Crosscoders

Beyond Single-Layer SAEs

Standard sparse autoencoders operate on a single activation vector from one layer of one model. This is a powerful tool for decomposing individual layers, but it misses two things: features that persist across layers, and features that differ across models.

Consider a feature like "this token is a proper noun." With per-layer SAEs, this feature might be rediscovered independently at layers 3, 5, 8, and 12. Each SAE finds it anew, creating redundant representations and obscuring the fact that it is a single persistent feature. Cross-layer superposition (the same concept spread across layers) is invisible to per-layer decomposition.The refusal direction finding hints at this problem from a different angle. A single direction mediates refusal across layers. Per-layer SAEs might capture this direction at each layer but would not naturally connect those per-layer representations into a unified picture.
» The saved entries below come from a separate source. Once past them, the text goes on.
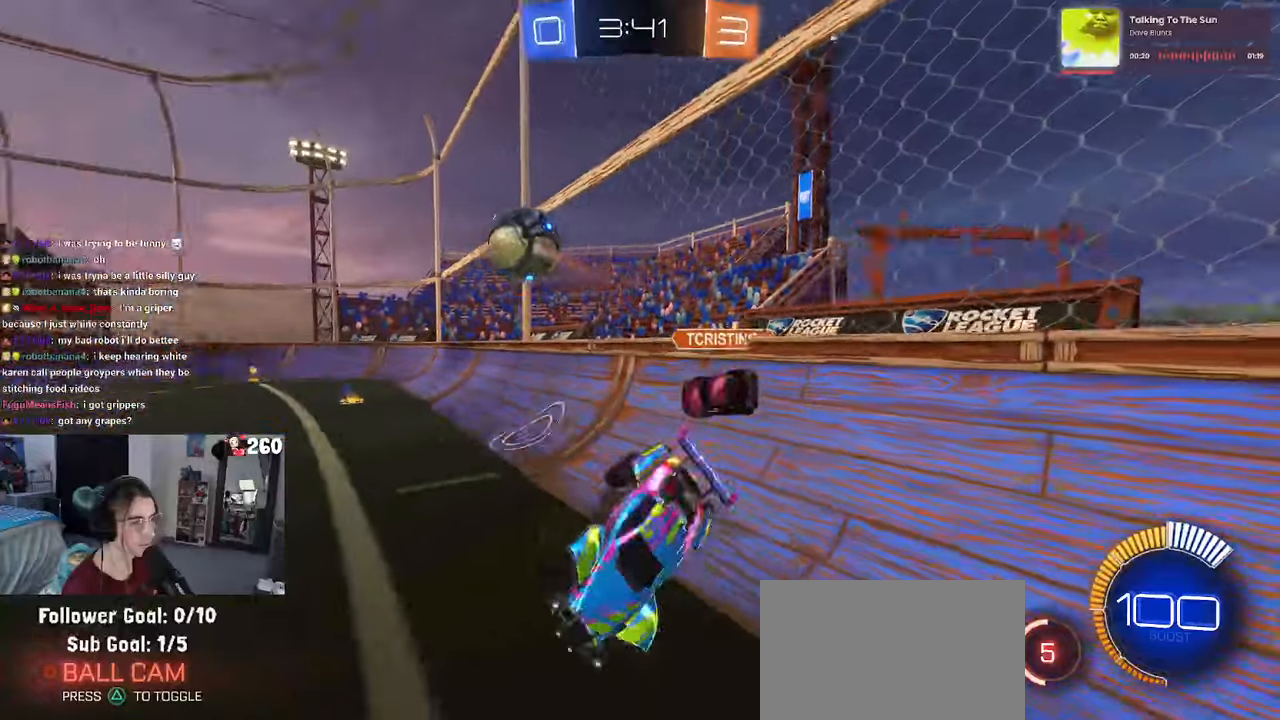
{"dt_ms": 500, "buttons": ["SQUARE"], "left_stick": "down-left", "right_stick": "center", "events": [[17, "SQUARE", "down"], [67, "left_stick", "left"], [200, "left_stick", "down-left"]]}
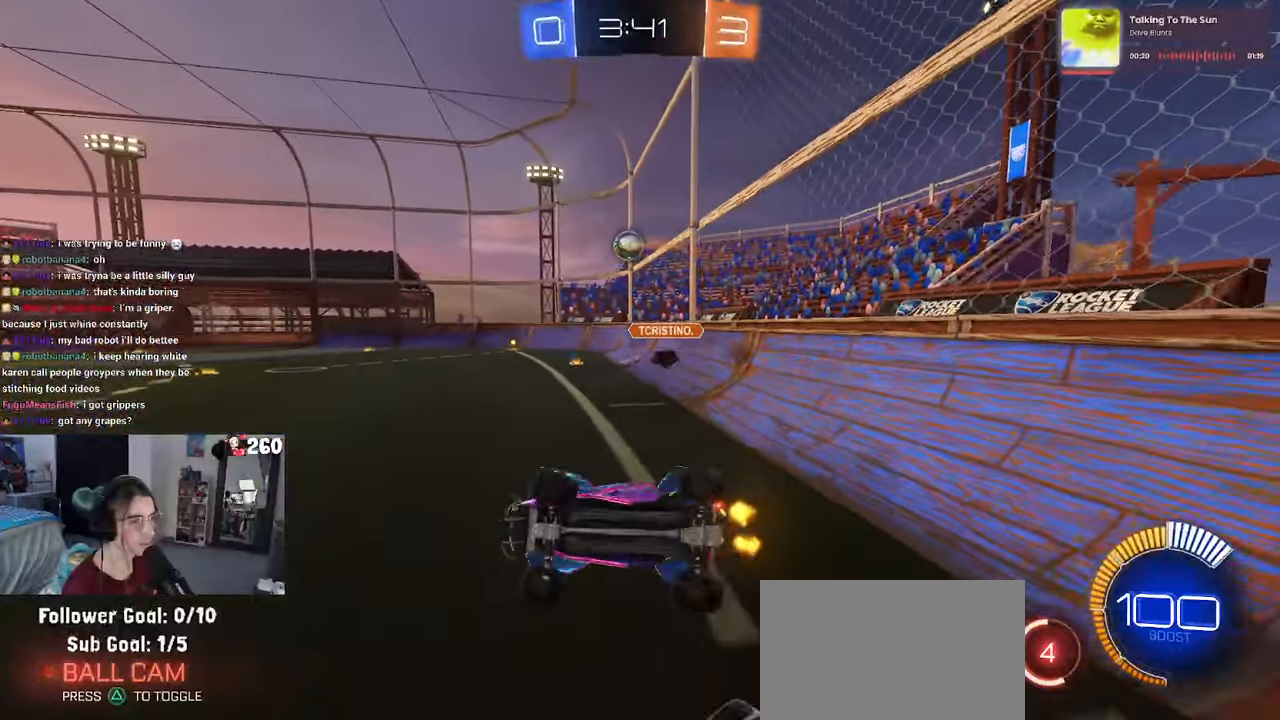
{"dt_ms": 500, "buttons": ["R1"], "left_stick": "center", "right_stick": "center", "events": [[17, "left_stick", "left"], [83, "R1", "down"], [167, "left_stick", "up"], [200, "SQUARE", "up"], [350, "left_stick", "left"], [483, "left_stick", "center"]]}
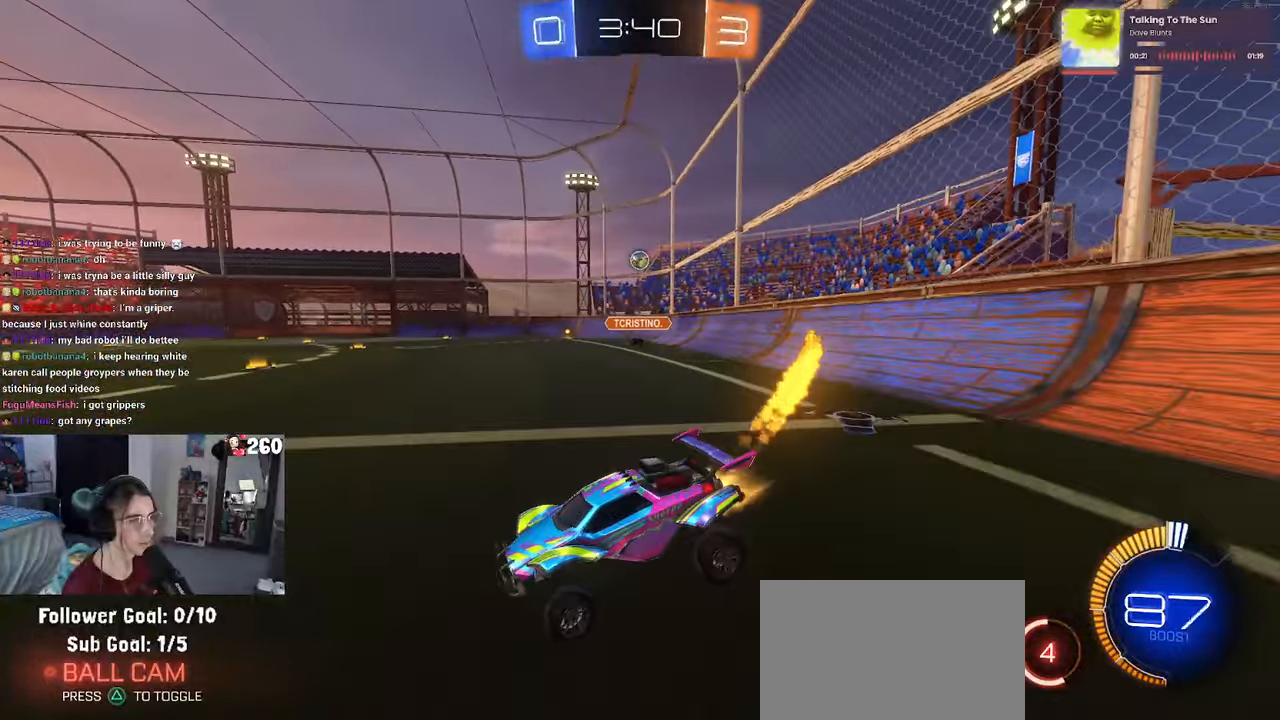
{"dt_ms": 500, "buttons": ["R1"], "left_stick": "right", "right_stick": "center", "events": [[33, "left_stick", "right"]]}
Similarly, when comparing a base model and its fine-tuned variant, separate SAEs trained on each model produce incompatible dictionaries. We cannot directly ask "which features are shared?" because the two SAEs learned different decompositions.
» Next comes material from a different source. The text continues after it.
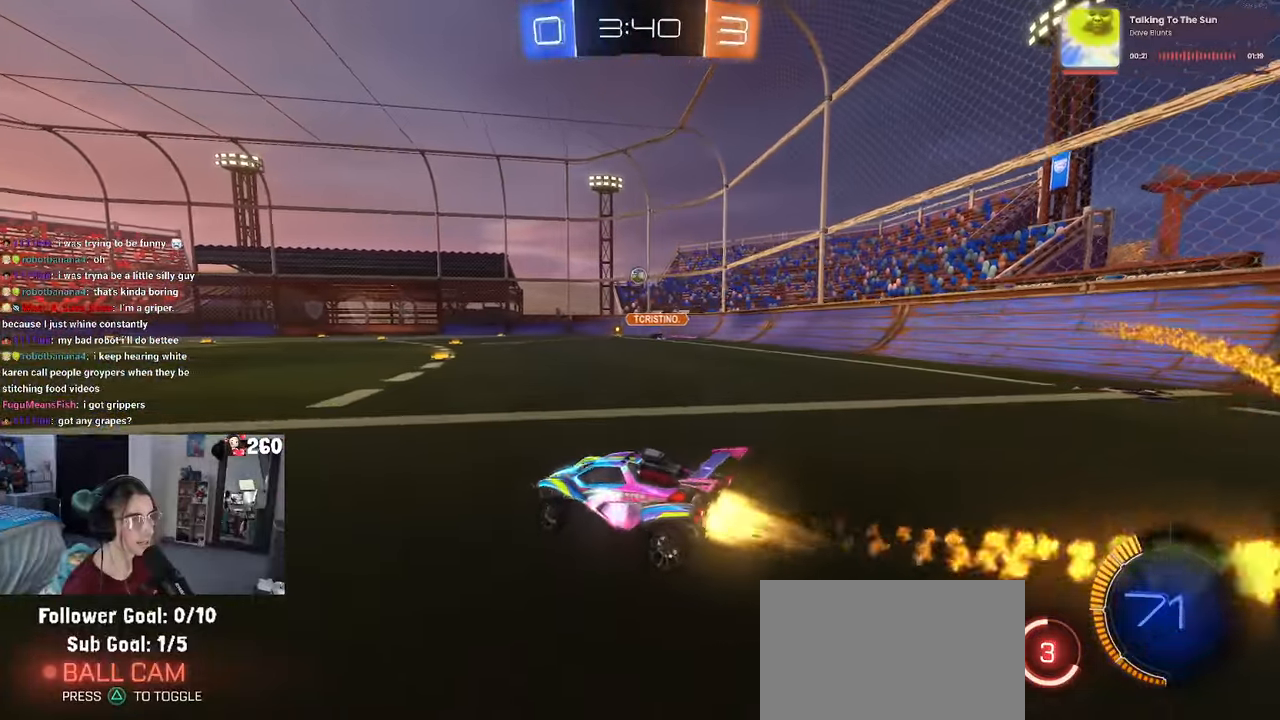
{"dt_ms": 500, "buttons": ["R1"], "left_stick": "right", "right_stick": "center", "events": [[217, "left_stick", "center"], [500, "left_stick", "right"]]}
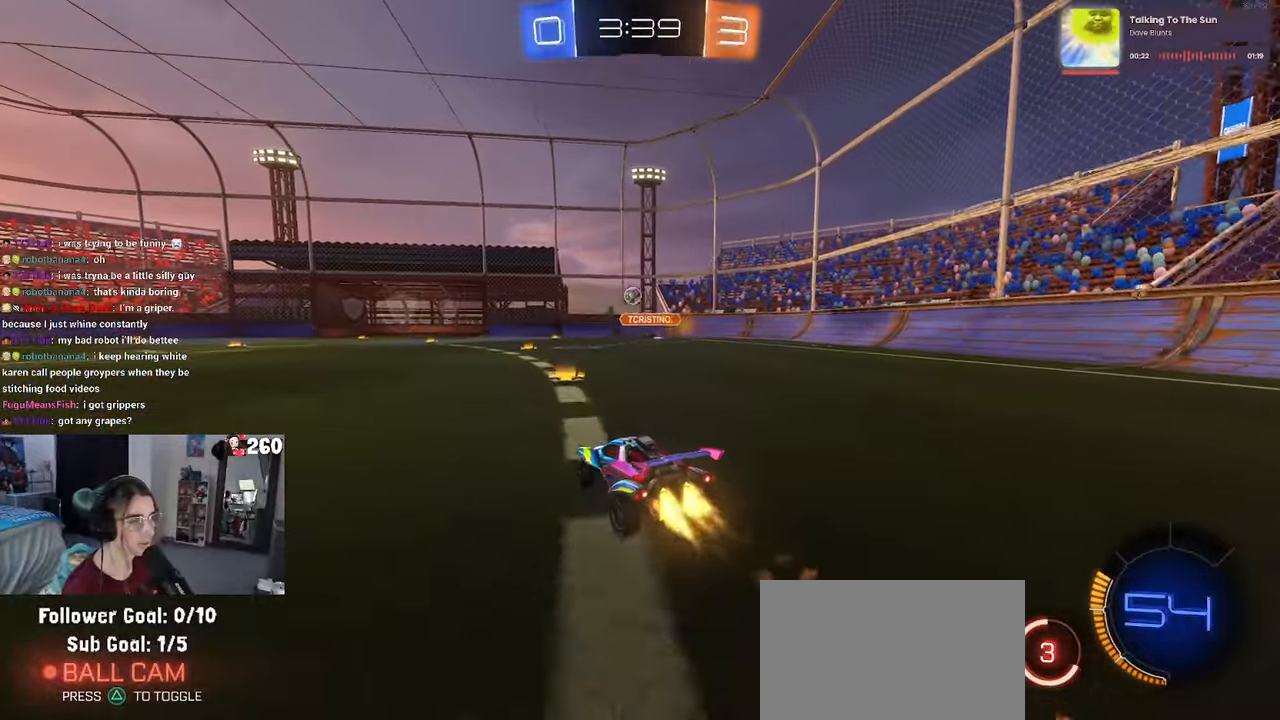
{"dt_ms": 500, "buttons": ["R1"], "left_stick": "center", "right_stick": "center", "events": [[100, "left_stick", "center"]]}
Crosscoders solve both problems by training a single dictionary across multiple sources simultaneously.

From SAEs to Crosscoders

In sparse autoencoders, the encoder reads from a single activation vector $\mathbf{x}^{(\ell)}$ at one layer of one model, and the decoder reconstructs that same vector through a sparse bottleneck.

Crosscoder: A crosscoder is a sparse autoencoder variant that reads from (and writes to) concatenated activations from multiple layers or multiple models. It learns a shared dictionary of features across all sources simultaneously. Where a standard SAE operates on a single activation vector $\mathbf{x}^{(\ell)}$ , a crosscoder operates on the concatenation of activations from multiple sources:
$\mathbf{x}_{\text{concat}} = [\mathbf{x}_{\text{base}};\; \mathbf{x}_{\text{chat}}]$

The crosscoder learns a single dictionary. For each dictionary element, it learns a pair of latent directions -- one per model (or one per layer, in the cross-layer case). This forces the crosscoder to find common structure across sources while also representing source-specific features.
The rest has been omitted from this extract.